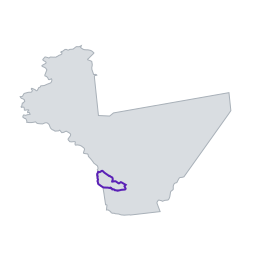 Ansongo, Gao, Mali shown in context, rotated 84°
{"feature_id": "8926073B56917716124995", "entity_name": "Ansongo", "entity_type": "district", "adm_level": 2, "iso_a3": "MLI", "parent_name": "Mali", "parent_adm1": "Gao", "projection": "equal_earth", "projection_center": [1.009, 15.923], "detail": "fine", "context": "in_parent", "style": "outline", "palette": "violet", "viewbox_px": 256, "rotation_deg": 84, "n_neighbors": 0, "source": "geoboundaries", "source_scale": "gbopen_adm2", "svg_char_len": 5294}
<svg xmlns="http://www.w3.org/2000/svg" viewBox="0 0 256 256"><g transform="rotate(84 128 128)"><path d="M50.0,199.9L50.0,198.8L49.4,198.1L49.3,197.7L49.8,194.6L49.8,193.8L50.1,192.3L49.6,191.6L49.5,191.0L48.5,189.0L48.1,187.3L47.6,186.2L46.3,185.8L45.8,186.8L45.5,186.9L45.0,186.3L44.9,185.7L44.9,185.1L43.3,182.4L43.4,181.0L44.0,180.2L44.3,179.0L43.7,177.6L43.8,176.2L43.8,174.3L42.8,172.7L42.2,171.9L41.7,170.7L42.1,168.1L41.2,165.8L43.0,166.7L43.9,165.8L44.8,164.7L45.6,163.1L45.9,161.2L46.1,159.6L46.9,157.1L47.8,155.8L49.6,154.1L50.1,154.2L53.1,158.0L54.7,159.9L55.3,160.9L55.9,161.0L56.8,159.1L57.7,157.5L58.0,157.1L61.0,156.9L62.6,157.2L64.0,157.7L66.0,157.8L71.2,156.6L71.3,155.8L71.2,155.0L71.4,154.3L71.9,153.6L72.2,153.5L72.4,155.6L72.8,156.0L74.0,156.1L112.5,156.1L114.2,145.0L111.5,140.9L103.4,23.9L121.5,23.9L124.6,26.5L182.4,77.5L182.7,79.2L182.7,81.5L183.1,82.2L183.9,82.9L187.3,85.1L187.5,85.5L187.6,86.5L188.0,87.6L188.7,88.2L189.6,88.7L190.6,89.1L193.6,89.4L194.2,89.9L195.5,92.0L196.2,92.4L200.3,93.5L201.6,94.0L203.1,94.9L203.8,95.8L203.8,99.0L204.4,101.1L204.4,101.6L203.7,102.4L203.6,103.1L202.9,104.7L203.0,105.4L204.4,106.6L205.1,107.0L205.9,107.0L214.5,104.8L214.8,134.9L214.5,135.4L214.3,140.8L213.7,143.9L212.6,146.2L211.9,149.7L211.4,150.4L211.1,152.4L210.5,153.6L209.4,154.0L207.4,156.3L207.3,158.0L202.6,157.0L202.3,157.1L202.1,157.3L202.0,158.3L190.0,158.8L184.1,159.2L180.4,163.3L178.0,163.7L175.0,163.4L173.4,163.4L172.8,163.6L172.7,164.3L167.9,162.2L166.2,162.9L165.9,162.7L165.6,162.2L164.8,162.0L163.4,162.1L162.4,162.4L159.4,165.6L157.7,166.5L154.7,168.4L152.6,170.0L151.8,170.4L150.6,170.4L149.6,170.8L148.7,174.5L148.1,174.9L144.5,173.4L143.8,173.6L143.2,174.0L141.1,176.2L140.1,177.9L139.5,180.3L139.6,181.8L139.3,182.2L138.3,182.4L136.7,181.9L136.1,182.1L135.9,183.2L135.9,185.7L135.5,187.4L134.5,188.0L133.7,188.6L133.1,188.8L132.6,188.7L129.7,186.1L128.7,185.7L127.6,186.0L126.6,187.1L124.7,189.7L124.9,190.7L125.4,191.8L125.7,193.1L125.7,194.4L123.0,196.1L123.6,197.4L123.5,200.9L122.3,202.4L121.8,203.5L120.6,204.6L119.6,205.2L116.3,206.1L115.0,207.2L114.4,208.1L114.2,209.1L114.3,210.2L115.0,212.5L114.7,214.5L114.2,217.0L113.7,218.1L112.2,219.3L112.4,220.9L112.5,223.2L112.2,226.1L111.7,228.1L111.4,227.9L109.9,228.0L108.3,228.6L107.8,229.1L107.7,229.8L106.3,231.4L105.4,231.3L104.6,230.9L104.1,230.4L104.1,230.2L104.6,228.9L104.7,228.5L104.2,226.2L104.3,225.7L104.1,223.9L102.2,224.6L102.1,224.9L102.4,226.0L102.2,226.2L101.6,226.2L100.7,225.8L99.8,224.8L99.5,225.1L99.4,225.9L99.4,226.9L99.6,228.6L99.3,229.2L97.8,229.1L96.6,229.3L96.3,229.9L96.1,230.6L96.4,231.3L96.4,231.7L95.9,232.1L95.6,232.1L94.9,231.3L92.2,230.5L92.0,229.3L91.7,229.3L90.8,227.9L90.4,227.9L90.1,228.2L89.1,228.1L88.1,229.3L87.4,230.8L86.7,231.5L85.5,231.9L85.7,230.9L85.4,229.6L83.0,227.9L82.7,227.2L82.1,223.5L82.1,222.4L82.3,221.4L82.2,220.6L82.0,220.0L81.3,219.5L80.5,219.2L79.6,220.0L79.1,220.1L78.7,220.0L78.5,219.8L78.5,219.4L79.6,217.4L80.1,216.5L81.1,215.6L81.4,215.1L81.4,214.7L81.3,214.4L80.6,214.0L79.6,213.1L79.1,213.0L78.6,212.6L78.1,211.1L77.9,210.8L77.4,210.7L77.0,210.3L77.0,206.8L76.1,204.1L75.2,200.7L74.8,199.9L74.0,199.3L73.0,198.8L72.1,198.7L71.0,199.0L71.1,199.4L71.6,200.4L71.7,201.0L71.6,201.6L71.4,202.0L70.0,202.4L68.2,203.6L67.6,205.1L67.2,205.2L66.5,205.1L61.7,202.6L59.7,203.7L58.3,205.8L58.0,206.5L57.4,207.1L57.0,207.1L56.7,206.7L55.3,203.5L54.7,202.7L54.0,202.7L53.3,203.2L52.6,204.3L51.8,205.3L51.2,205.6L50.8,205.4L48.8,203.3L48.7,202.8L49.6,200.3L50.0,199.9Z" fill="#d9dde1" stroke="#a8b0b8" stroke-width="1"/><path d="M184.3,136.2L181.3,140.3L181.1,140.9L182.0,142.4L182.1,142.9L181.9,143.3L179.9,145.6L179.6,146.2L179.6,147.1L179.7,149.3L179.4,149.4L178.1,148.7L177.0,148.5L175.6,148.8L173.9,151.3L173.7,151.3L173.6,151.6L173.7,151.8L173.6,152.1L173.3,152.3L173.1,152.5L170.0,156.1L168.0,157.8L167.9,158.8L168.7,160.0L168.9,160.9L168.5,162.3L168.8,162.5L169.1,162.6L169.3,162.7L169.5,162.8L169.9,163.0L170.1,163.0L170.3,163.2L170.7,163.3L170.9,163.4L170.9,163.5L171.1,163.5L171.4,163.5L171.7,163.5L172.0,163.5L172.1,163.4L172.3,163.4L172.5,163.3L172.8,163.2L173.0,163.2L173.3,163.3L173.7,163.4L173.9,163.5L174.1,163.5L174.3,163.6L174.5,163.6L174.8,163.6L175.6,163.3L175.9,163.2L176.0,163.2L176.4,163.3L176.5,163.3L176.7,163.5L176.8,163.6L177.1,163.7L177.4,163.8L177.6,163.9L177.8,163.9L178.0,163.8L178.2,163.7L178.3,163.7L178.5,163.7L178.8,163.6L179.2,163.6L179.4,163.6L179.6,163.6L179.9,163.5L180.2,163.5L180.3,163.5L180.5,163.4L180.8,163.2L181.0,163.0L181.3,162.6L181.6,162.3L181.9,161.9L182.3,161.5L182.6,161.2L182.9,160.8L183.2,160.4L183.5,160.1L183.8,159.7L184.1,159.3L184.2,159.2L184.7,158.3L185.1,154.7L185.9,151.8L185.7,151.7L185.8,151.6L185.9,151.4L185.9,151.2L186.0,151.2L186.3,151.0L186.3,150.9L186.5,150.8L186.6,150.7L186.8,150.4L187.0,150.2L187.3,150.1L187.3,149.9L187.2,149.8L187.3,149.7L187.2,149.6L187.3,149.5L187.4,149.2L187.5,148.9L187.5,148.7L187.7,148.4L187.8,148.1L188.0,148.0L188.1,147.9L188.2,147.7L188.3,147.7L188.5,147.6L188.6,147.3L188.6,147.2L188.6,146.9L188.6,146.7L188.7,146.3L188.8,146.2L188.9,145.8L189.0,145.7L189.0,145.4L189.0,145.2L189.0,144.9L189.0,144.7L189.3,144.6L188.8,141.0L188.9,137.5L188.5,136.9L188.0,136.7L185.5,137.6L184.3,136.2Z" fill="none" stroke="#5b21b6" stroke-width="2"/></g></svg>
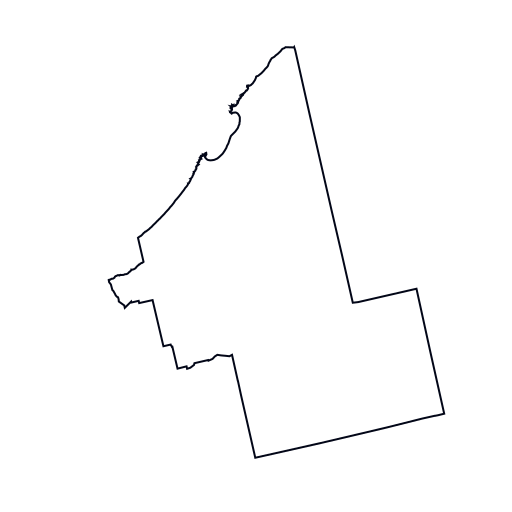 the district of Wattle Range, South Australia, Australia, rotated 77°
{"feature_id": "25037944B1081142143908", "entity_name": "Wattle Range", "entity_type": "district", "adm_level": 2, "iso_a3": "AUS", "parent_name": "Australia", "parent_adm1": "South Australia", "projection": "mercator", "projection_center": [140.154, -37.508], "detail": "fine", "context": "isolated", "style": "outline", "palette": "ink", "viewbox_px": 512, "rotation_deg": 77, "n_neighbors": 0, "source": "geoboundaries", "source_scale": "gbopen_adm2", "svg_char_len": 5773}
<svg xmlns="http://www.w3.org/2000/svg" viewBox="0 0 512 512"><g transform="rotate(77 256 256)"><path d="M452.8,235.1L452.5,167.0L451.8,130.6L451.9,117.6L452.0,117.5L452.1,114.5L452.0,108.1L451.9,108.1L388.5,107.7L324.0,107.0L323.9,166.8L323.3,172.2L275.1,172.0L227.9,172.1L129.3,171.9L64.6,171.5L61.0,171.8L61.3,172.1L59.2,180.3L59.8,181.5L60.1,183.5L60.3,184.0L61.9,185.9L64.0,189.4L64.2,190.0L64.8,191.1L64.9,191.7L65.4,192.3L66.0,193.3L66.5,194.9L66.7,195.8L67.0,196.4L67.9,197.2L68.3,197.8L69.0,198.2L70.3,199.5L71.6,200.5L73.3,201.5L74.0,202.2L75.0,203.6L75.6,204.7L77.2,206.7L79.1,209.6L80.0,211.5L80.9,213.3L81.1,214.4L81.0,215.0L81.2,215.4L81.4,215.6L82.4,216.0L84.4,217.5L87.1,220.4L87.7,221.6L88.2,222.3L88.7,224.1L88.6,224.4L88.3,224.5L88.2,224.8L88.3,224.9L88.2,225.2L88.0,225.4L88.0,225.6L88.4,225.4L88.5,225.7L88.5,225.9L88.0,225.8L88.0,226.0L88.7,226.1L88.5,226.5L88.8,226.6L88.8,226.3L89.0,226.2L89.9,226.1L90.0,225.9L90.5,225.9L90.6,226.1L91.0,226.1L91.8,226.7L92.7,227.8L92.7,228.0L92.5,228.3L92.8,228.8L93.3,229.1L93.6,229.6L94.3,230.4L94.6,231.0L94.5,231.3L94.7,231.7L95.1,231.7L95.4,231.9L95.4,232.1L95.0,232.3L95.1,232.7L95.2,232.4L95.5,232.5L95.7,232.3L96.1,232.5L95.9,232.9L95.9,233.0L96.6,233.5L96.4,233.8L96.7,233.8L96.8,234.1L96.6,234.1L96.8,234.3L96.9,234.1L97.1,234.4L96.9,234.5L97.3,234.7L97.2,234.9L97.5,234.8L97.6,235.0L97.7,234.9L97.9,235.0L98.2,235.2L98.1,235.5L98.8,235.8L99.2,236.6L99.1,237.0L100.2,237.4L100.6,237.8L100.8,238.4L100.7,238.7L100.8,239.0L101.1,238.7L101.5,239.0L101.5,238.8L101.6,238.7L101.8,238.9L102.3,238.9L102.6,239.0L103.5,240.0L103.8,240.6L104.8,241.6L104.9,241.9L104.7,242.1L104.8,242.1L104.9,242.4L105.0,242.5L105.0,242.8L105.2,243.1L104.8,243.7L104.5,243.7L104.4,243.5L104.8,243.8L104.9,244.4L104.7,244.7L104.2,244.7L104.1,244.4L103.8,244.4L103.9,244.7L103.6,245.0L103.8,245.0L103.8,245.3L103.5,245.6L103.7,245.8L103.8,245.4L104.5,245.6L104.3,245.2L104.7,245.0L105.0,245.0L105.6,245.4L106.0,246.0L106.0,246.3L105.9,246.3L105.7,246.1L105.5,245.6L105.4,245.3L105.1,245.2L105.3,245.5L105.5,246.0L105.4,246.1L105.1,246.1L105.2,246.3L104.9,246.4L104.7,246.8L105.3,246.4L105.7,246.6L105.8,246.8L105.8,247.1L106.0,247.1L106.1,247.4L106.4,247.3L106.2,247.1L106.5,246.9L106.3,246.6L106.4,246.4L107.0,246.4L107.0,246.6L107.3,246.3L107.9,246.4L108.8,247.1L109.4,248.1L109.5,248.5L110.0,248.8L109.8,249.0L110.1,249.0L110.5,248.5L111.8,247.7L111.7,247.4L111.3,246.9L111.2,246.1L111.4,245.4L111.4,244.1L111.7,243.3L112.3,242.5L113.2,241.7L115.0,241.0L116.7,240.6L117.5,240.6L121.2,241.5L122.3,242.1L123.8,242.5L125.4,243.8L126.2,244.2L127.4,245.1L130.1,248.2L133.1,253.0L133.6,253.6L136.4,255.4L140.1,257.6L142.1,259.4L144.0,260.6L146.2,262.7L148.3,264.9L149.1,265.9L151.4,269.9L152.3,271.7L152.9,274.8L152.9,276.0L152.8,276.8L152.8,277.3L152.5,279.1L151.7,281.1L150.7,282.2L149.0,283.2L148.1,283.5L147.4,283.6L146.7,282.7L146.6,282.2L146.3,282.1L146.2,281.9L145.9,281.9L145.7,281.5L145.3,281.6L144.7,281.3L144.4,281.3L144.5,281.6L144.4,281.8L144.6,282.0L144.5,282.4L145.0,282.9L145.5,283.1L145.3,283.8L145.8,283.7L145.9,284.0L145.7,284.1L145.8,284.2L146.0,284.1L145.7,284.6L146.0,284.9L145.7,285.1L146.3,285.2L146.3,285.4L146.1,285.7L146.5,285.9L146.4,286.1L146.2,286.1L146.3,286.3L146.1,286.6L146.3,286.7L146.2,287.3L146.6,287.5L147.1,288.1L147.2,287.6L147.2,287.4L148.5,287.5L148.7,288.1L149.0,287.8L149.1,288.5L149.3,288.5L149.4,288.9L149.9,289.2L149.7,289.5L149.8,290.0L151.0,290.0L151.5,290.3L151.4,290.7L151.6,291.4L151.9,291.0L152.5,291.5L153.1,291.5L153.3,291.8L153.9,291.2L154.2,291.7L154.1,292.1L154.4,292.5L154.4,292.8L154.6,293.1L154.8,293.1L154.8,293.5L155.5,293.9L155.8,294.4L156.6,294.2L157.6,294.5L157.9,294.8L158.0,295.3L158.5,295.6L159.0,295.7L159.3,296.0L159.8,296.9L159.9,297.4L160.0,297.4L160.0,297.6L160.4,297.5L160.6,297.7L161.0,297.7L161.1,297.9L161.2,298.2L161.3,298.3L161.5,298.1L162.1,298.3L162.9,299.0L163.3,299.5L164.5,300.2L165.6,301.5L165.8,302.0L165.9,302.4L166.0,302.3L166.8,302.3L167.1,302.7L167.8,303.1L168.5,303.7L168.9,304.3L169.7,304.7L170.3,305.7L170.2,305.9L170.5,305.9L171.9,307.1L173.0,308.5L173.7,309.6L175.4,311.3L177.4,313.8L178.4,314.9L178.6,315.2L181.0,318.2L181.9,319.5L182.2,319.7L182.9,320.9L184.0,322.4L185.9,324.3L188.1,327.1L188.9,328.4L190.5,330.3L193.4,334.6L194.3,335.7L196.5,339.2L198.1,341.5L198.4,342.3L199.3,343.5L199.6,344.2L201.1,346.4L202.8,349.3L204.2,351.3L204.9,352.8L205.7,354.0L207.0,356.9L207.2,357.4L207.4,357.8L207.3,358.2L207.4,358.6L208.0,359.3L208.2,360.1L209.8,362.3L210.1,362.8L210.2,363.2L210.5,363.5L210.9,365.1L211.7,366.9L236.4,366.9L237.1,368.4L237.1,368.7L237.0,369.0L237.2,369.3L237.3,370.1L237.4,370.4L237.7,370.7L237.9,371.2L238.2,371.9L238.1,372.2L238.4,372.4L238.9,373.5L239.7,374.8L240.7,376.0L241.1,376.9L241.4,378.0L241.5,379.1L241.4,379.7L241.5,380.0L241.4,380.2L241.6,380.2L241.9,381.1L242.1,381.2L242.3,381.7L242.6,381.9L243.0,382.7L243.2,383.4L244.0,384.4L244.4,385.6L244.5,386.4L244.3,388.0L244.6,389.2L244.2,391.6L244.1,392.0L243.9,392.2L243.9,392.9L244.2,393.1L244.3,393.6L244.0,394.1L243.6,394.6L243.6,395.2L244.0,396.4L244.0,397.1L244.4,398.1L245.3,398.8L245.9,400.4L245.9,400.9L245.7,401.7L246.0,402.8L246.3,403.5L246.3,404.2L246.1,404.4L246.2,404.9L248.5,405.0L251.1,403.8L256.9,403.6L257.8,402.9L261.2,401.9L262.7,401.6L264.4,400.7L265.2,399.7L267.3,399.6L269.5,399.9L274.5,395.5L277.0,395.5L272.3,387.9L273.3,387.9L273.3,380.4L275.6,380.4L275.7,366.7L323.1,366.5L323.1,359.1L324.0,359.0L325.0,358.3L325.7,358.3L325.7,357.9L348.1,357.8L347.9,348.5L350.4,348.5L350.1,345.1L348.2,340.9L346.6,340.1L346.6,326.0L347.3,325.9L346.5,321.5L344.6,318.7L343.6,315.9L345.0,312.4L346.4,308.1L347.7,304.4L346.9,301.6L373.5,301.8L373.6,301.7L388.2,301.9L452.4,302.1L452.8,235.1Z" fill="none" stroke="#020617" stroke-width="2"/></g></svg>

> [REQUIRED WORK] Gather and copy out every line of the material above that contains the string "detail".

> [SOLUTION TO THE PROBLEM]
{"feature_id": "8926073B56917716124995", "entity_name": "Ansongo", "entity_type": "district", "adm_level": 2, "iso_a3": "MLI", "parent_name": "Mali", "parent_adm1": "Gao", "projection": "equal_earth", "projection_center": [1.009, 15.923], "detail": "fine", "context": "in_parent", "style": "outline", "palette": "violet", "viewbox_px": 256, "rotation_deg": 84, "n_neighbors": 0, "source": "geoboundaries", "source_scale": "gbopen_adm2", "svg_char_len": 5294}
{"feature_id": "25037944B1081142143908", "entity_name": "Wattle Range", "entity_type": "district", "adm_level": 2, "iso_a3": "AUS", "parent_name": "Australia", "parent_adm1": "South Australia", "projection": "mercator", "projection_center": [140.154, -37.508], "detail": "fine", "context": "isolated", "style": "outline", "palette": "ink", "viewbox_px": 512, "rotation_deg": 77, "n_neighbors": 0, "source": "geoboundaries", "source_scale": "gbopen_adm2", "svg_char_len": 5773}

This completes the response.